• _PROMPT_
Convert the lines of the records into a JSON list of strings, one string per line, with no blank lines. Include only everything from the line containing "genus: Passer" down to the line containing "genus: Euphorbia", both of those lines included.

Collected data entries:
- - -

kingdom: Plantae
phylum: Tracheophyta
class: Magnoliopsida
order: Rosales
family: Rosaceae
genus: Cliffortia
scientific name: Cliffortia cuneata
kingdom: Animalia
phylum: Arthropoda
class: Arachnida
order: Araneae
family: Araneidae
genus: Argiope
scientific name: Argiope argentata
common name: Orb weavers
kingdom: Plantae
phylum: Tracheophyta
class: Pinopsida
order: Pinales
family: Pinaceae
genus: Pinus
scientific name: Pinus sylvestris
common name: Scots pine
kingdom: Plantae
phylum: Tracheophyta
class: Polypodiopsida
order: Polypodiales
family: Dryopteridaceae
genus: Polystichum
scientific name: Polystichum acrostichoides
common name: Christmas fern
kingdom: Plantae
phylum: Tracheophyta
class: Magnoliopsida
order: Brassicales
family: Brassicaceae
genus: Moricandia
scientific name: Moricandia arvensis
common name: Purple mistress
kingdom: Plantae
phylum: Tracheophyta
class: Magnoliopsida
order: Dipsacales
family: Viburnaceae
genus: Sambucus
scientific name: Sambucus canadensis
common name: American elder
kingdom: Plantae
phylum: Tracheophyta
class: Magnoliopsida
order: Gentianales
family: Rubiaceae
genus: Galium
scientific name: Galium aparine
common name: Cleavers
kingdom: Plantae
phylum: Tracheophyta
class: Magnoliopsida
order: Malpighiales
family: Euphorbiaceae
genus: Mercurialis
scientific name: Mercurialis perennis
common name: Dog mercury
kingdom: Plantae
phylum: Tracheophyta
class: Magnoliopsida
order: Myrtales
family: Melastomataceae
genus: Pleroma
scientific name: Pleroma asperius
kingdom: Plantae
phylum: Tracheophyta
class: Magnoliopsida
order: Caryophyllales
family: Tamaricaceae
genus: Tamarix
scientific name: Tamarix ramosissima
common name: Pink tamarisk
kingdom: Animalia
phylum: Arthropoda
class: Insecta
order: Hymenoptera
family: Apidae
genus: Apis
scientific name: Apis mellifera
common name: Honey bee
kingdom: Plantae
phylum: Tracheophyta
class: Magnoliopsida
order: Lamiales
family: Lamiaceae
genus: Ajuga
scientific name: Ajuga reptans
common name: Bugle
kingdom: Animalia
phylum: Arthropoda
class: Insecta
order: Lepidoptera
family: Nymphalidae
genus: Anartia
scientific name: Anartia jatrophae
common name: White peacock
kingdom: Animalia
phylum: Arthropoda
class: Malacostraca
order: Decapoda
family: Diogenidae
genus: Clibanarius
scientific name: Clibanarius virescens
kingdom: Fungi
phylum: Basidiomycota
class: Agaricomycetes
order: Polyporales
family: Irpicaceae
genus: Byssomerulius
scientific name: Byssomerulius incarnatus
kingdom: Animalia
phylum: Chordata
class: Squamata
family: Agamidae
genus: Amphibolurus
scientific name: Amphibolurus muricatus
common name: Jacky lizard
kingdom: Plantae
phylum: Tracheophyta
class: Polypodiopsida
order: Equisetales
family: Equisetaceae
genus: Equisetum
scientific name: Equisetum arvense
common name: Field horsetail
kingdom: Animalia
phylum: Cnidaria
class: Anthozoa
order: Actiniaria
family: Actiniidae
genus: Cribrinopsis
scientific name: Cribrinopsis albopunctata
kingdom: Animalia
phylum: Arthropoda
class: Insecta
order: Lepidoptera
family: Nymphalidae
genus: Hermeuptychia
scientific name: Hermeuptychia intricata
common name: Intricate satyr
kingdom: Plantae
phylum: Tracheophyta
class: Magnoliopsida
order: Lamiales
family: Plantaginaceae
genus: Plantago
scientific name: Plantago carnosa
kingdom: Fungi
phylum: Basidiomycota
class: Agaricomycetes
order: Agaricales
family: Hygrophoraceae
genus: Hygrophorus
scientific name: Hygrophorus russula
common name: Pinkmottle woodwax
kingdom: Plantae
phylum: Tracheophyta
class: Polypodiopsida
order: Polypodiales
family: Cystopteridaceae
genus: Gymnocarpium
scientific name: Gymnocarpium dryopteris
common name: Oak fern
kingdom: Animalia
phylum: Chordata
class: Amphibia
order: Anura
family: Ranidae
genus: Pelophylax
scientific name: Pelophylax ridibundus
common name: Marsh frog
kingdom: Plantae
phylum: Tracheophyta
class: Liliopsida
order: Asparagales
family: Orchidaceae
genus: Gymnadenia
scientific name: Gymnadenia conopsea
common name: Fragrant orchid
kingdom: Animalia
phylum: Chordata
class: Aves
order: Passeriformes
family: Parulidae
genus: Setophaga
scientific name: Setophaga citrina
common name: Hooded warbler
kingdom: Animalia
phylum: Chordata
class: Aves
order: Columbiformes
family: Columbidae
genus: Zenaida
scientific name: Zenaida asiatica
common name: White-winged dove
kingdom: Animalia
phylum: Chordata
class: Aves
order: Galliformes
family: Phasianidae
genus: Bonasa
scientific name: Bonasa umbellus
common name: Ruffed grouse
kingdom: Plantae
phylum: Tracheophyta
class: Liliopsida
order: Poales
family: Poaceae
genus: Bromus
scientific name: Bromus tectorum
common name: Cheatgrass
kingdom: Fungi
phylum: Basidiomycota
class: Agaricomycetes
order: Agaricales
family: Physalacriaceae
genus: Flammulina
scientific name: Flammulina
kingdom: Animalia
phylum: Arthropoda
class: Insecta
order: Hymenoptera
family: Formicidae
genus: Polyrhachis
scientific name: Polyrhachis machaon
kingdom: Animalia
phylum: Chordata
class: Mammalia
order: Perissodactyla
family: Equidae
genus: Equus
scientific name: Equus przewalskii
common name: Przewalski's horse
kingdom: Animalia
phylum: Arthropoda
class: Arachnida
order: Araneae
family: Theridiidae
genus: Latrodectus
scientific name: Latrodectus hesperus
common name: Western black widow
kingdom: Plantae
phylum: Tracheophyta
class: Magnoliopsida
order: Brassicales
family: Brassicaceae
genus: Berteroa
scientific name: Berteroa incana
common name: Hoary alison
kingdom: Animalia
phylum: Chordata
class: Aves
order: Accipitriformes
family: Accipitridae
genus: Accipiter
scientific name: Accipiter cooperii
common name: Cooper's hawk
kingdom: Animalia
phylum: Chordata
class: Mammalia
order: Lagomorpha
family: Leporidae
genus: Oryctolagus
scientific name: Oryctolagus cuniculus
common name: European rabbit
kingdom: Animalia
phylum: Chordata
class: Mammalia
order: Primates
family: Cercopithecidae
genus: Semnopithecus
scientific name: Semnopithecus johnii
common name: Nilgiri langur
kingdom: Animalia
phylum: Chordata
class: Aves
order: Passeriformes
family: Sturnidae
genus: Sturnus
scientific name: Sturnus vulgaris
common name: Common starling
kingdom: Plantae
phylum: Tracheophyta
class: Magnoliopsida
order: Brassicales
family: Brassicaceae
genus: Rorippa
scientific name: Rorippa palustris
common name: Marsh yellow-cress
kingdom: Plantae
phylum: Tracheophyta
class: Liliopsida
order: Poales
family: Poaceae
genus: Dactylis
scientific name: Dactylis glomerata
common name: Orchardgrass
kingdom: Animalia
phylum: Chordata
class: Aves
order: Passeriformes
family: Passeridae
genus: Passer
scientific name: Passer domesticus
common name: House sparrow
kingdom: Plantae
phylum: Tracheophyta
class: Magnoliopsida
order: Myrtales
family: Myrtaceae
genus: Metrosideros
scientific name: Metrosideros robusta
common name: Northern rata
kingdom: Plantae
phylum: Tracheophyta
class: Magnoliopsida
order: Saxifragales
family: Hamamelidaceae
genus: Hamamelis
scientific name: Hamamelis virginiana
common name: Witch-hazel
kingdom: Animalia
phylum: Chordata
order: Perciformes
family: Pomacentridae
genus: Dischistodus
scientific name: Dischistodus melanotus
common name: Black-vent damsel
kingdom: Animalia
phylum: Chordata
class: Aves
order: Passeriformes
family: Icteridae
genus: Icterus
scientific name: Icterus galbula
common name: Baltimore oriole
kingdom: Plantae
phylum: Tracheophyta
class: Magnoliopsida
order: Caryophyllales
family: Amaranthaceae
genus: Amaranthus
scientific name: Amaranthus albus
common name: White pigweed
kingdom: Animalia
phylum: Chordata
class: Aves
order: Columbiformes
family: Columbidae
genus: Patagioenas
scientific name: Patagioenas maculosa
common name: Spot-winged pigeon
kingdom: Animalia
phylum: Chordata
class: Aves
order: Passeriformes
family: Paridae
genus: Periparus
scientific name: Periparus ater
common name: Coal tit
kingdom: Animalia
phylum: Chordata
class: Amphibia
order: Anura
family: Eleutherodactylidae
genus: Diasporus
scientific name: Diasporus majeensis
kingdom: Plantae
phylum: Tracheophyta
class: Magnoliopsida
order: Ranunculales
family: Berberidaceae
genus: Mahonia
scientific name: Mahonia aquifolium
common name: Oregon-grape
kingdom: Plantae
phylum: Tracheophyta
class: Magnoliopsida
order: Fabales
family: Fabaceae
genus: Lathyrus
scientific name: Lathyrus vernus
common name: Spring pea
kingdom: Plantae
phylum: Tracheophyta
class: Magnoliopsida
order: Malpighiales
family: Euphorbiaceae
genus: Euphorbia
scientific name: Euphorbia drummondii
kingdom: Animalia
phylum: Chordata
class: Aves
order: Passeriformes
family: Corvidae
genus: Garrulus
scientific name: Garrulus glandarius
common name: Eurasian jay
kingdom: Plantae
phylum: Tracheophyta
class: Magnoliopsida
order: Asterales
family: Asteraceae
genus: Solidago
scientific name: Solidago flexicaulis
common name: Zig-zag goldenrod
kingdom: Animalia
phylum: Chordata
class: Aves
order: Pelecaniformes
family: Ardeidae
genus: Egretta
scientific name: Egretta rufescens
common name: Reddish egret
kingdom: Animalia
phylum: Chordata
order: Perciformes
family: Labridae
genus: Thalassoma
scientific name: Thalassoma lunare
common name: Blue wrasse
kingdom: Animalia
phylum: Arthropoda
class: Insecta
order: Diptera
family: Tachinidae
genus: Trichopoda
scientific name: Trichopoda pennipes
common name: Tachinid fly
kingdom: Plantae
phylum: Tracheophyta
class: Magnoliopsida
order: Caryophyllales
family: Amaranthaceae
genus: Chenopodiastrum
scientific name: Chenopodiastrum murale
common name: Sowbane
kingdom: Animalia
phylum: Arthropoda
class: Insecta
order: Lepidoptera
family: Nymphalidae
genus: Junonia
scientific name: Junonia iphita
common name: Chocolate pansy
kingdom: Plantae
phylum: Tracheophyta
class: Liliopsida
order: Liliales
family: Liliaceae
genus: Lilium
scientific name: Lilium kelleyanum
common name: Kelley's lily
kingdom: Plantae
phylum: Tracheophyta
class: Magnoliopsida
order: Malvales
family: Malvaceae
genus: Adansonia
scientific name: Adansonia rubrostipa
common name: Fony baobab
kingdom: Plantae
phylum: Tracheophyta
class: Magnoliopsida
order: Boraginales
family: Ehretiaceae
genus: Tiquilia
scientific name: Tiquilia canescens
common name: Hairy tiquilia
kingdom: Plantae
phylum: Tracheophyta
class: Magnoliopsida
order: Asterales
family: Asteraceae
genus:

- - -

• _EXPECTED ANSWER_
[
  "genus: Passer",
  "scientific name: Passer domesticus",
  "common name: House sparrow",
  "kingdom: Plantae",
  "phylum: Tracheophyta",
  "class: Magnoliopsida",
  "order: Myrtales",
  "family: Myrtaceae",
  "genus: Metrosideros",
  "scientific name: Metrosideros robusta",
  "common name: Northern rata",
  "kingdom: Plantae",
  "phylum: Tracheophyta",
  "class: Magnoliopsida",
  "order: Saxifragales",
  "family: Hamamelidaceae",
  "genus: Hamamelis",
  "scientific name: Hamamelis virginiana",
  "common name: Witch-hazel",
  "kingdom: Animalia",
  "phylum: Chordata",
  "order: Perciformes",
  "family: Pomacentridae",
  "genus: Dischistodus",
  "scientific name: Dischistodus melanotus",
  "common name: Black-vent damsel",
  "kingdom: Animalia",
  "phylum: Chordata",
  "class: Aves",
  "order: Passeriformes",
  "family: Icteridae",
  "genus: Icterus",
  "scientific name: Icterus galbula",
  "common name: Baltimore oriole",
  "kingdom: Plantae",
  "phylum: Tracheophyta",
  "class: Magnoliopsida",
  "order: Caryophyllales",
  "family: Amaranthaceae",
  "genus: Amaranthus",
  "scientific name: Amaranthus albus",
  "common name: White pigweed",
  "kingdom: Animalia",
  "phylum: Chordata",
  "class: Aves",
  "order: Columbiformes",
  "family: Columbidae",
  "genus: Patagioenas",
  "scientific name: Patagioenas maculosa",
  "common name: Spot-winged pigeon",
  "kingdom: Animalia",
  "phylum: Chordata",
  "class: Aves",
  "order: Passeriformes",
  "family: Paridae",
  "genus: Periparus",
  "scientific name: Periparus ater",
  "common name: Coal tit",
  "kingdom: Animalia",
  "phylum: Chordata",
  "class: Amphibia",
  "order: Anura",
  "family: Eleutherodactylidae",
  "genus: Diasporus",
  "scientific name: Diasporus majeensis",
  "kingdom: Plantae",
  "phylum: Tracheophyta",
  "class: Magnoliopsida",
  "order: Ranunculales",
  "family: Berberidaceae",
  "genus: Mahonia",
  "scientific name: Mahonia aquifolium",
  "common name: Oregon-grape",
  "kingdom: Plantae",
  "phylum: Tracheophyta",
  "class: Magnoliopsida",
  "order: Fabales",
  "family: Fabaceae",
  "genus: Lathyrus",
  "scientific name: Lathyrus vernus",
  "common name: Spring pea",
  "kingdom: Plantae",
  "phylum: Tracheophyta",
  "class: Magnoliopsida",
  "order: Malpighiales",
  "family: Euphorbiaceae",
  "genus: Euphorbia"
]